Da § 224 I Nr. 1 StGB nur noch auf die »Gesundheitsschädlichkeit« des Stoffes abstellt, kommen nach der Neufassung auch Stoffe in Betracht, die nicht derart gravierende Wirkungen entfalten können; es genügen grundsätzlich Stoffe (Gifte) mit der Eigenschaft/Eignung, die Gesundheit im konkreten Fall i.S. des § 223 I StGB zu »schädigen«. Andererseits verlangt das Gesetz, dass der Täter die »Körperverletzung« gerade »durch Beibringung des gesundheitsschädlichen Stoffes begeht«. Die Zuführung des Stoffes ist damit zum tatbestandlichen Verletzungsmittel geworden. Aus dieser Umstrukturierung des Tatbestandes folgt, dass die Beibringung eines zur Gesundheitsschädigung nur »geeigneten« Stoffes nicht genügt, sondern der beigebrachte Stoff selbst bereits »gesundheitsschädigend« wirken, einen Gesundheitsschaden also herbeiführen muss.[8] Im Hinblick auf die Gleichstellung des beigebrachten Stoffes mit dem »gefährlichen Werkzeug« (§ 224 I Nr. 2 StGB) ist zudem, über die gesundheitsschädigende Wirkung hinaus (!), die konkrete Eignung des jeweiligen Stoffes zur Herbeiführung einer »erheblichen« Gesundheitsschädigung zu verlangen.[9]

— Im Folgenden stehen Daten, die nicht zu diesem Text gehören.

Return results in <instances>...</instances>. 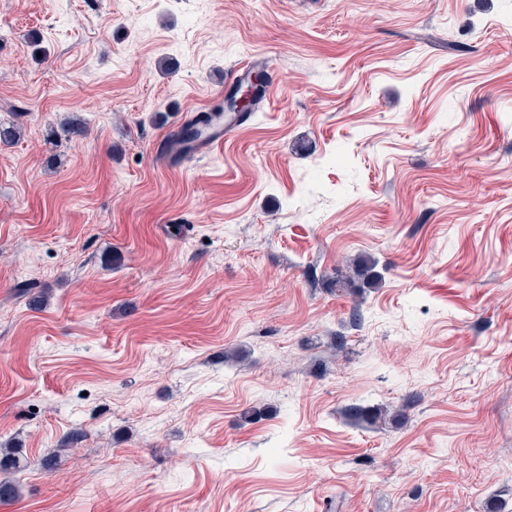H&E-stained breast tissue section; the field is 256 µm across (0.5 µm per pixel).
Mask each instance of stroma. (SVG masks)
Listing matches in <instances>:
<instances>
[{
  "label": "stroma",
  "instance_id": "obj_1",
  "mask_svg": "<svg viewBox=\"0 0 512 512\" xmlns=\"http://www.w3.org/2000/svg\"><path fill=\"white\" fill-rule=\"evenodd\" d=\"M0 123V512H512V0H0ZM257 78H260V90L254 100V89L249 84H239L234 90V99L226 100L224 98L223 112H226V110L228 112L226 113L227 118L224 119L223 123H221L220 119L217 127L201 141L202 131L205 130L209 124L210 113L200 112L191 116L180 129L172 135L166 145V153L171 156L173 160H179L196 150L200 141L202 143L200 148L203 147L206 150H213L216 147L222 146L224 144V131L228 133L239 126L238 114L235 112H241L247 109L252 103L251 107L245 112V117L242 119L245 120L249 118L252 112L258 111L259 104L263 98L261 89L265 84V76L258 75ZM382 285V276L376 270V262L368 255H359L347 265L345 272L338 271L330 282V288L336 291H350L355 288H379Z\"/></svg>",
  "mask_w": 512,
  "mask_h": 512
}]
</instances>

Nach BGHSt 51, 18 (22 f) ist für die »Gesundheitsschädlichkeit« des Stoffes erforderlich und ausreichend, dass „die Substanz nach ihrer Art und dem konkreten Einsatz zur erheblichen Gesundheitsschädigung geeignet ist“. Damit seien auch „an sich unschädliche Stoffe des täglichen Bedarfs“ (Kochsalz) erfasst, „wenn ihre Beibringung nach der Art ihrer Anwendung oder Zuführung des Stoffes, seiner Menge oder Konzentration, … nach dem Alter und der Konstitution des Opfers mit der konkreten Gefahr einer erheblichen Schädigung im Einzelfall verbunden ist“.[10] Die Eignung zur erheblichen Gesundheitsschädigung ist also bei § 224 I Nr. 1 StGB von der körperlichen Konstitution des verletzten Opfers abhängig; anders liegt es etwa bei der Bestimmung des Begriffs »Gift« bei §§ 326 I Nr. 1, 330a I StGB, da dort nicht an ein bestimmtes Opfer angeknüpft wird.[11]